Human-in-the-Loop (HITL) for Risky Tools
For tools that can change or break things (e.g. shell commands, bulk file writes), we added a tool approval step. Before executing such a tool, the agent pauses and asks the user (in our case, in a terminal UI): “Run this tool with these args? Yes / No.” Only if the user approves do we call executeTool and append the result.
Mechanically, that meant a callback like onToolApproval(toolName, args) that returns a Promise<boolean>. The UI (we used Ink for a React-based CLI) showed the tool name and a short preview of the arguments, and resolved the promise when the user chose Yes or No. The agent loop stays the same; the only change is “before executing this tool, await approval.” Same pattern could be used for a web UI or a Slack button.
Streaming and Callbacks
We streamed the model output and exposed everything via callbacks: onToken, onToolCallStart, onToolCallEnd, onComplete. That kept the core loop simple and let the CLI (or any client) update the UI in real time—tokens as they arrived, tool calls as they started and finished. We also plugged in telemetry (e.g. Laminar) so we could trace token usage and tool calls in production. So: streaming + callbacks + optional tracing gave a good dev and ops story without coupling the loop to a specific UI.
What I’d Do Next
- Finish context compaction – Implement the summarization step and wire it to the token estimator so long chats don’t hit the context limit.

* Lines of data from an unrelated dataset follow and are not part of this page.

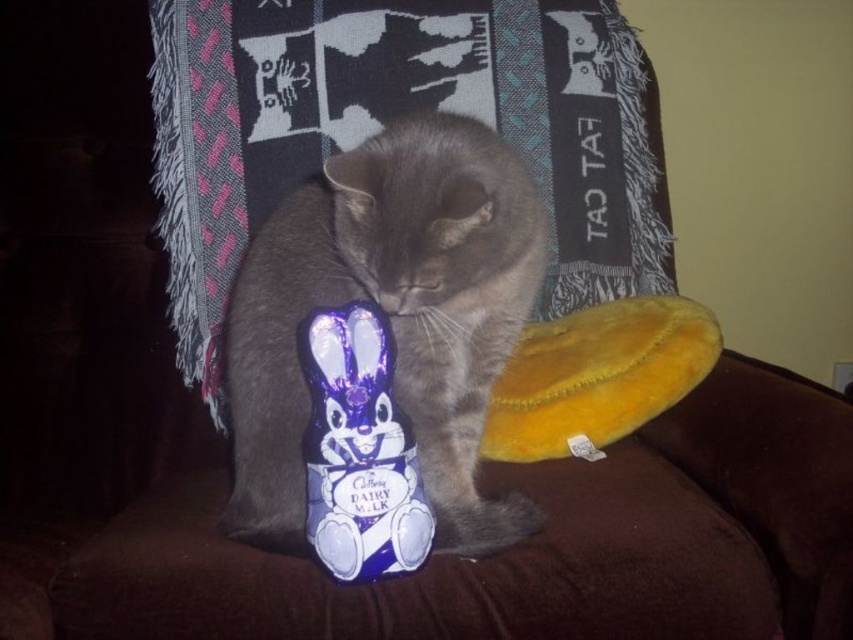
Question: Is gray fur cat at center wider than blue shiny chocolate at center?

Choices:
 (A) no
 (B) yes

Answer: (B)

Question: Which point is closer to the camera?

Choices:
 (A) (263, 467)
 (B) (339, 483)

Answer: (B)

Question: Is gray fur cat at center in front of blue shiny chocolate at center?

Choices:
 (A) yes
 (B) no

Answer: (A)

Question: Does gray fur cat at center appear on the right side of blue shiny chocolate at center?

Choices:
 (A) yes
 (B) no

Answer: (A)

Question: Which of the following is the closest to the observer?

Choices:
 (A) gray fur cat at center
 (B) blue shiny chocolate at center

Answer: (A)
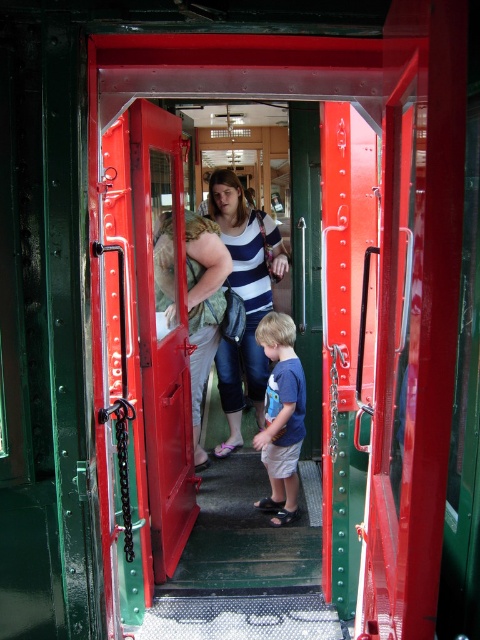
Question: Which point is farther from the camera taking this photo?

Choices:
 (A) (277, 369)
 (B) (222, 237)
 (C) (132, 179)
 (D) (302, 634)

Answer: (B)

Question: Does metallic grid stair at center have a smaller size compared to blue cotton shirt at center?

Choices:
 (A) no
 (B) yes

Answer: (B)

Question: Does metallic red door at center appear on the right side of blue cotton shirt at center?

Choices:
 (A) no
 (B) yes

Answer: (A)

Question: Which point appears closest to the camera in this image?

Choices:
 (A) [x=229, y=221]
 (B) [x=178, y=253]
 (C) [x=289, y=323]
 (D) [x=160, y=614]

Answer: (D)

Question: In this image, where is metallic red door at center located relative to blue cotton shirt at center?

Choices:
 (A) above
 (B) below

Answer: (A)

Question: Which object appears farthest from the camera in this image?

Choices:
 (A) striped fabric shirt at center
 (B) metallic grid stair at center

Answer: (A)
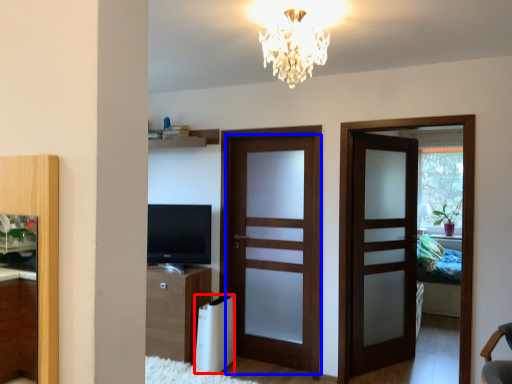
Question: Which of the following is the closest to the observer, appliance (highlighted by a red box) or door (highlighted by a blue box)?

Choices:
 (A) appliance
 (B) door

Answer: (A)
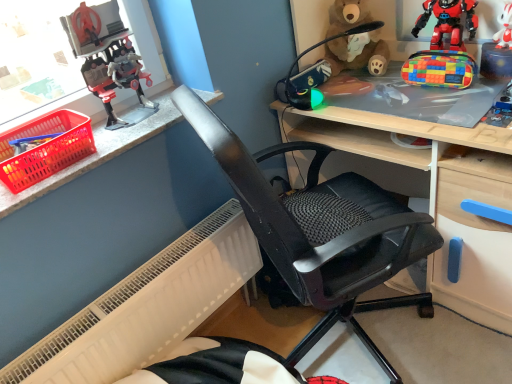
What are the coordinates of `vacant space in black mesh office chair at center (from a real-world perspective)` in the screenshot? It's located at (349, 339).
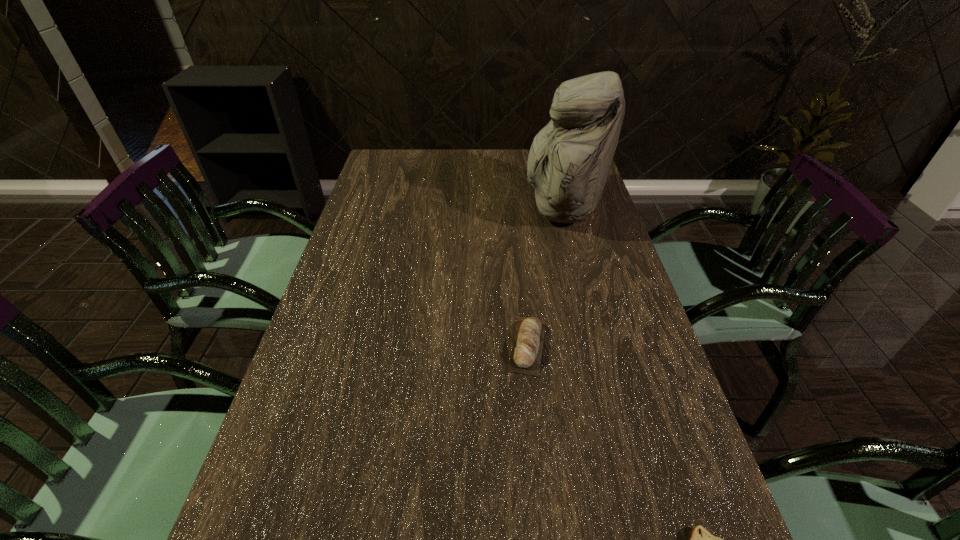
Image resolution: width=960 pixels, height=540 pixels. Identify the location of free spot at the left edge of the desktop. (280, 455).

Locate an element on the screen. The width and height of the screenshot is (960, 540). vacant region at the right edge of the desktop is located at coordinates (617, 272).

You are a GUI agent. You are given a task and a screenshot of the screen. Output one action in this format:
    pyautogui.click(x=<x>, y=<y>)
    Task: Click on the free point at the far left corner
    This screenshot has height=540, width=960.
    Given the screenshot: What is the action you would take?
    pyautogui.click(x=385, y=151)

At what (x,y) coordinates should I click in order to perform the action: click on vacant area between the farther pita bread and the farthest object. Please return your answer as a coordinate pair (x, y). The width and height of the screenshot is (960, 540). Looking at the image, I should click on (544, 277).

Where is `free area in between the farthest object and the second shortest object`? free area in between the farthest object and the second shortest object is located at coordinates (544, 277).

At what (x,y) coordinates should I click in order to perform the action: click on free space between the taller pita bread and the tallest object. Please return your answer as a coordinate pair (x, y). The image size is (960, 540). Looking at the image, I should click on (544, 277).

Locate an element on the screen. The width and height of the screenshot is (960, 540). empty space between the tallest object and the second nearest object is located at coordinates (544, 277).

Select which object is the closest to the nearer pita bread. Please provide its 2D coordinates. Your answer should be formatted as a tuple, i.e. [(x, y)], where the tuple contains the x and y coordinates of a point satisfying the conditions above.

[(527, 346)]

Identify which object is the closest to the tallest object. Please provide its 2D coordinates. Your answer should be formatted as a tuple, i.e. [(x, y)], where the tuple contains the x and y coordinates of a point satisfying the conditions above.

[(527, 346)]

Find the location of a particular element. This screenshot has width=960, height=540. free region that satisfies the following two spatial constraints: 1. on the front-facing side of the backpack; 2. on the front side of the second shortest object is located at coordinates (595, 346).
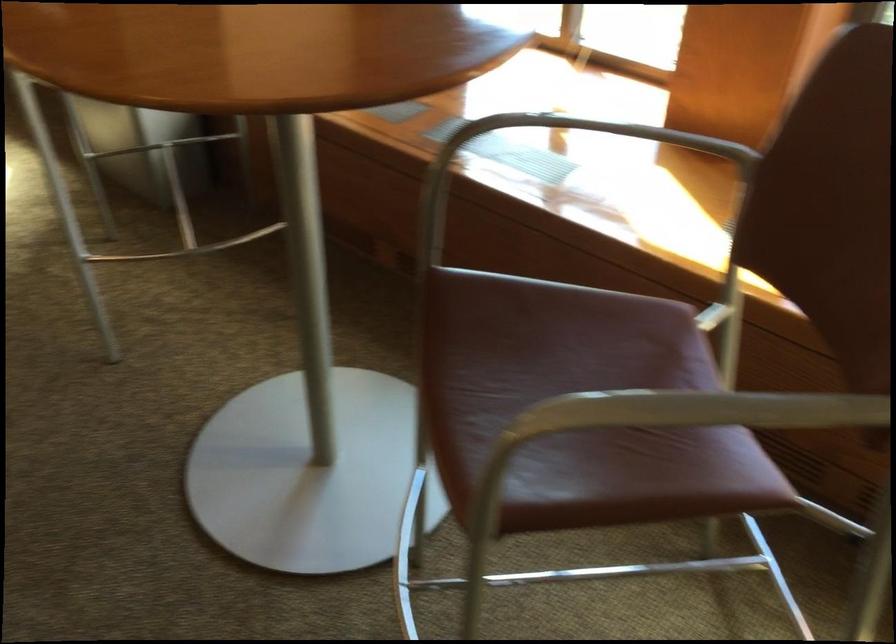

- More tools – Web search, code execution, browser handoff; each is just another tool with a description, schema, and execute function.
- Stronger evals – More multi-turn scenarios and edge cases (e.g. model tries to use the wrong tool, or gives up too early).
- Composability – Use this agent as a tool inside another system, or call other agents as tools. The same loop and tool contract make that straightforward.
Overall, the big takeaway was: the agent is a small, clear loop plus a disciplined tool contract. Once that’s in place, everything else—context, evals, guardrails, UX—sits around it without changing the core. If you’re comfortable with TypeScript and an LLM API, you can build something like this in a couple of days and then keep extending it.